**WHAT TO PRODUCE:**
According to the parish history text, why was Monsignor overjoyed? Answer in one to three sentences.

**GIVEN TEXT:**

.....

Monsignor was overjoyed that his friend became the Pope. No doubt, this event imbued Monsignor with an invigorated sense of energy. He continued to serve the parish for about nine more years. His ministry came to an sad close on February 15, 1988 when he entered into immortality.

Following Monsignor Rojek's death, Monsignor Waszak became an important force in the parish. While living with his sister on Staten Island, he had been assisting Monsignor Rojek with church services and functions. Now, everyone looked to him as the leader of the Polish congregation. Father Richard Guarnieri, the Pastor of Assumption Church was named Administrator. In August of 1988, Monsignor Waszak died suddenly of a heart attack.

1988 -1996

From August to December of 1988, Father Guarnieri not only celebrated daily Mass at St. Stanislaus, but he also managed to have a Polish priest celebrate Mass on Sundays. Father Guarnieri happily announced that we would have a new Parochial Vicar - Father Joseph Tokarczyk. Father Joseph was here for a short time when Father Guarnieri was transferred. A new Administrator was appointed, the Reverend Robert McCarthy. Father McCarthy, like Father Guarnieri, was very dedicated to St. Stanislaus Kostka.

Father Joseph brought new life into the parish as soon as he arrived. A wave of Polish immigrants started attending Mass on Sunday. Improvements in the church and rectory were made. Father Joseph initiated CCD classes, ESL classes, and a Polish school for the children. He helped the immigrants get established by finding jobs and housing for them. The Church was repainted and a new roof was put on. Our parish was building up again with a lot of new people. For the first time in many years, we had many Baptisms, First Holy Communion, and the Sacrament of Confirmation. Many weddings were also taking place in our Church.

.....

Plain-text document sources
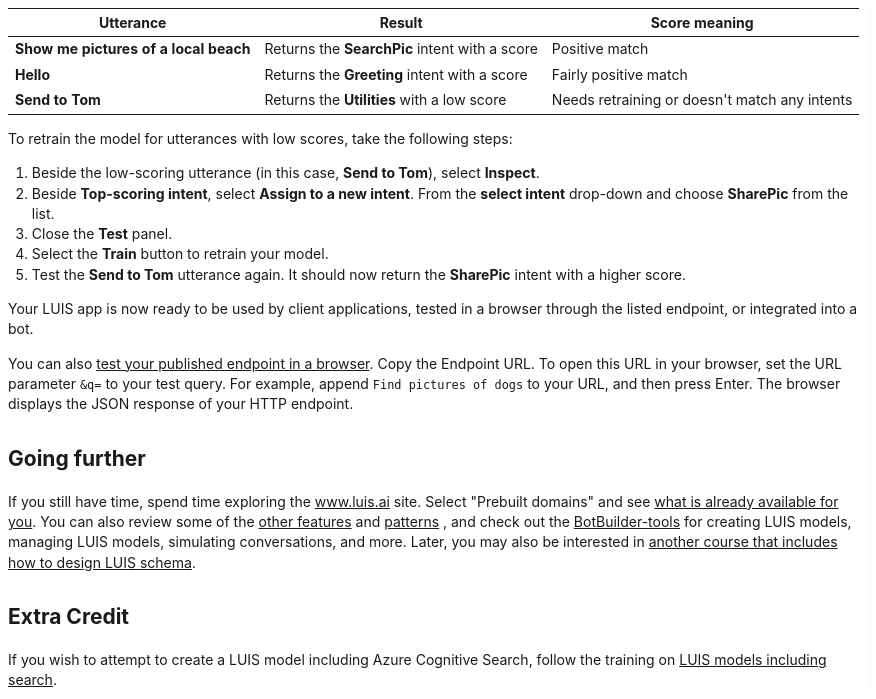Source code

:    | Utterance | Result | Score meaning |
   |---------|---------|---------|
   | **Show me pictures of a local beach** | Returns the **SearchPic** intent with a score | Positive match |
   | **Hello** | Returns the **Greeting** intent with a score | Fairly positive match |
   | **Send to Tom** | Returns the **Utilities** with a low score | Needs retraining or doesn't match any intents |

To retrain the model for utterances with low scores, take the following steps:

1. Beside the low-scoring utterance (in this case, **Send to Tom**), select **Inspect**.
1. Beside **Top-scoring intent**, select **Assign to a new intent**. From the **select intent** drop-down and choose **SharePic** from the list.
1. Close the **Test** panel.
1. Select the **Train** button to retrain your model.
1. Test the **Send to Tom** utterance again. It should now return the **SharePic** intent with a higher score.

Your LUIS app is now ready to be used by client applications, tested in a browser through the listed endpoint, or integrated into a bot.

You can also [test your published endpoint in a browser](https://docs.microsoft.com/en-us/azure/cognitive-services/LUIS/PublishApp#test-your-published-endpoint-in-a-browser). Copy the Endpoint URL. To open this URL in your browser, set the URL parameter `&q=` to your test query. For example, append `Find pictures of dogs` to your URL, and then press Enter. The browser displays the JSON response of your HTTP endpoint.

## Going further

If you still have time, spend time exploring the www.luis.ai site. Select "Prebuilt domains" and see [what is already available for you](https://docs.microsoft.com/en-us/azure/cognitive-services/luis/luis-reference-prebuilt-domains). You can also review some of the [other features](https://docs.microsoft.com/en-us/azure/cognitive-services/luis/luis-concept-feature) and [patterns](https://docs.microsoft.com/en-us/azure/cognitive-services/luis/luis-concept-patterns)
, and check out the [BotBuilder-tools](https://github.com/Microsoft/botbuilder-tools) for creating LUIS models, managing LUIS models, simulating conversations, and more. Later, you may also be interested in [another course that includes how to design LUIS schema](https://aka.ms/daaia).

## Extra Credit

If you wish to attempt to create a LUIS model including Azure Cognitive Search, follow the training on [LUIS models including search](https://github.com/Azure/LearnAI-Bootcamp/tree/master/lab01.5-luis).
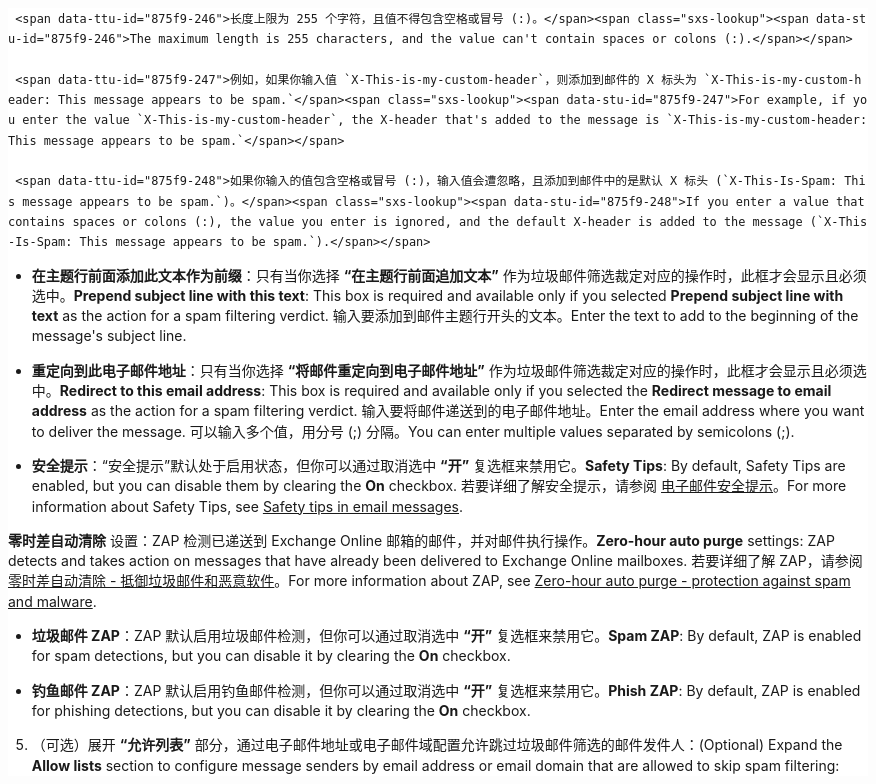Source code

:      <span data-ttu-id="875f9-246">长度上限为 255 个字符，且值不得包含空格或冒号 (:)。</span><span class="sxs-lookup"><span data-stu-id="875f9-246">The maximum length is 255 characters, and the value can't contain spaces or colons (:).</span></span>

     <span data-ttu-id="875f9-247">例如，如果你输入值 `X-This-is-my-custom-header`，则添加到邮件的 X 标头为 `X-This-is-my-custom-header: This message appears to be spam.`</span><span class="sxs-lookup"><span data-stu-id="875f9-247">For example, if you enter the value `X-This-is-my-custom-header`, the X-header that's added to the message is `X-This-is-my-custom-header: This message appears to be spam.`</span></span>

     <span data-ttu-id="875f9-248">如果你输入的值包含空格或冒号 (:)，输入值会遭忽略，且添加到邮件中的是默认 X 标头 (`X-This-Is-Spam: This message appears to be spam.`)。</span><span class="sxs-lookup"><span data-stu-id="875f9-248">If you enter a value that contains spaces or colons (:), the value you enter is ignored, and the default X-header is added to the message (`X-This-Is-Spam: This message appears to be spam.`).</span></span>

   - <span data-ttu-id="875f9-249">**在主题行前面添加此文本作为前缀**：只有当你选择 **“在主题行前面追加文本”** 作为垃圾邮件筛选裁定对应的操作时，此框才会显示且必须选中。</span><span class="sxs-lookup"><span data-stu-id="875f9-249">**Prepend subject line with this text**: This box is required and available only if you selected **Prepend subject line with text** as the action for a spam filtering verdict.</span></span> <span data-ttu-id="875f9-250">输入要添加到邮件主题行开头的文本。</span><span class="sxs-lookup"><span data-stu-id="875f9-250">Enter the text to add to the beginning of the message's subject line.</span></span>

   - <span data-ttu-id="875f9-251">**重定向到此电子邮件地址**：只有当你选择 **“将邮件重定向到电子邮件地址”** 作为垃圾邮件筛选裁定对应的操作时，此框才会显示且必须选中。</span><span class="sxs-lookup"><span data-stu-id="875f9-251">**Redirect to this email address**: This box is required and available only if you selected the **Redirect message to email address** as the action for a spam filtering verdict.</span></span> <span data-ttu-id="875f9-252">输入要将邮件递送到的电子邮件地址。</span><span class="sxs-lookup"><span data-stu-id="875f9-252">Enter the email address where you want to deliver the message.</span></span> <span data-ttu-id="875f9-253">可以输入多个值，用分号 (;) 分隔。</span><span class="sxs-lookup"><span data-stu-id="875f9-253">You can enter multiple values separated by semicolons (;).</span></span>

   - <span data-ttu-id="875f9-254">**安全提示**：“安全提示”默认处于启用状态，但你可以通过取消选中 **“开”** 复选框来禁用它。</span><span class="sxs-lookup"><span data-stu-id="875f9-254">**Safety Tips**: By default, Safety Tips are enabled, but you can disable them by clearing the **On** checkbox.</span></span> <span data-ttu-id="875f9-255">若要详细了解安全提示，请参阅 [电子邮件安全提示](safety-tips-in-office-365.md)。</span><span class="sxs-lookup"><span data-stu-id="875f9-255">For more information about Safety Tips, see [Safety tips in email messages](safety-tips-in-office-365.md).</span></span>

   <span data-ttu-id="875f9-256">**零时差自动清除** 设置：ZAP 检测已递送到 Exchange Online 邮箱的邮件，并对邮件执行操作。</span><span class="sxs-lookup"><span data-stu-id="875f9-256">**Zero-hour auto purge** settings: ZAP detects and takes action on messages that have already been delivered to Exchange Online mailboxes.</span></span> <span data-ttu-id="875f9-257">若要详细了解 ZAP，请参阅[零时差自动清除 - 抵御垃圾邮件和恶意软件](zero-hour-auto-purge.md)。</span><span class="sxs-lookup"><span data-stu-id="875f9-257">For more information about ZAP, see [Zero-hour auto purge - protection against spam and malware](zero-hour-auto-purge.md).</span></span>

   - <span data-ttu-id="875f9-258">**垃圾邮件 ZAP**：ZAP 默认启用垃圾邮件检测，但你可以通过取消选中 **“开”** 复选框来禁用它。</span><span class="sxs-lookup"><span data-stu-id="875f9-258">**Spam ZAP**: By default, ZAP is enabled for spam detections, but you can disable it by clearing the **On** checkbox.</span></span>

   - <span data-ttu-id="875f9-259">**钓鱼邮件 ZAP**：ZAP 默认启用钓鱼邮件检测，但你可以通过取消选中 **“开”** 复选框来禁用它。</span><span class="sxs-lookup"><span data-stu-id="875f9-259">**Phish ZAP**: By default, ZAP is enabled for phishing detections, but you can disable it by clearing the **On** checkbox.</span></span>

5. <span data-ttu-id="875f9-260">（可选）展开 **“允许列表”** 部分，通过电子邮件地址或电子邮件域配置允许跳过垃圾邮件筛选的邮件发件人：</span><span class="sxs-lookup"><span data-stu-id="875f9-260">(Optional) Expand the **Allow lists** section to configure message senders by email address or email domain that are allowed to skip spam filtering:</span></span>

.....

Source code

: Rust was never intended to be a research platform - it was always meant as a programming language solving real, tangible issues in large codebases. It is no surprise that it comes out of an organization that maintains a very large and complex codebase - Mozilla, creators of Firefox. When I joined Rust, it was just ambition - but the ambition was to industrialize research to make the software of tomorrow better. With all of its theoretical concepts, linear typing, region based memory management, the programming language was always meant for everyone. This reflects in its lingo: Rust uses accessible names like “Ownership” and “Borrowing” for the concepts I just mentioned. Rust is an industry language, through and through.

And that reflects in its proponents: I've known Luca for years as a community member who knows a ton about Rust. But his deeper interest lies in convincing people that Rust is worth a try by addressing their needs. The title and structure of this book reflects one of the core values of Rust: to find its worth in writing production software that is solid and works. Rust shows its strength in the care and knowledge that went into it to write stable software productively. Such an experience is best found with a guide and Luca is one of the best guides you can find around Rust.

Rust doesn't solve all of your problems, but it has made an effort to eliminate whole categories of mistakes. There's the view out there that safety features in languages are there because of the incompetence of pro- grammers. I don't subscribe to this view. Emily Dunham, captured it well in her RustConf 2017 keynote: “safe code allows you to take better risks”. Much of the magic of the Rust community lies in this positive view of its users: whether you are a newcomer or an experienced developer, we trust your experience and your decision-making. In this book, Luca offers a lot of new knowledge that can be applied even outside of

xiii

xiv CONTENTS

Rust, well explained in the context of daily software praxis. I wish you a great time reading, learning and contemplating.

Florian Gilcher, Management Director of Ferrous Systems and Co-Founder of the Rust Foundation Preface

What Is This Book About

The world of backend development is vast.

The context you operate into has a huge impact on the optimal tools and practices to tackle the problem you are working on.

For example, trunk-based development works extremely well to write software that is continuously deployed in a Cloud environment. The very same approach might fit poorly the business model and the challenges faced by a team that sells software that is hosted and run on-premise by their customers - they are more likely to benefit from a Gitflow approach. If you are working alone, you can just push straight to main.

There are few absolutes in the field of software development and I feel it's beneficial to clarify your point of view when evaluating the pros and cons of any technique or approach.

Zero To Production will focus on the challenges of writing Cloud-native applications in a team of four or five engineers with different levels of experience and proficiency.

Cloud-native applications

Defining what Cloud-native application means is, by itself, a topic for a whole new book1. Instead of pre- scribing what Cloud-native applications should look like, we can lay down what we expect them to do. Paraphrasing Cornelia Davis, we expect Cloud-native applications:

.....

**RESPONSE BOX:**
Monsignor was overjoyed because his friend had become the Pope. The text adds that this event gave him an invigorated sense of energy as he continued serving the parish.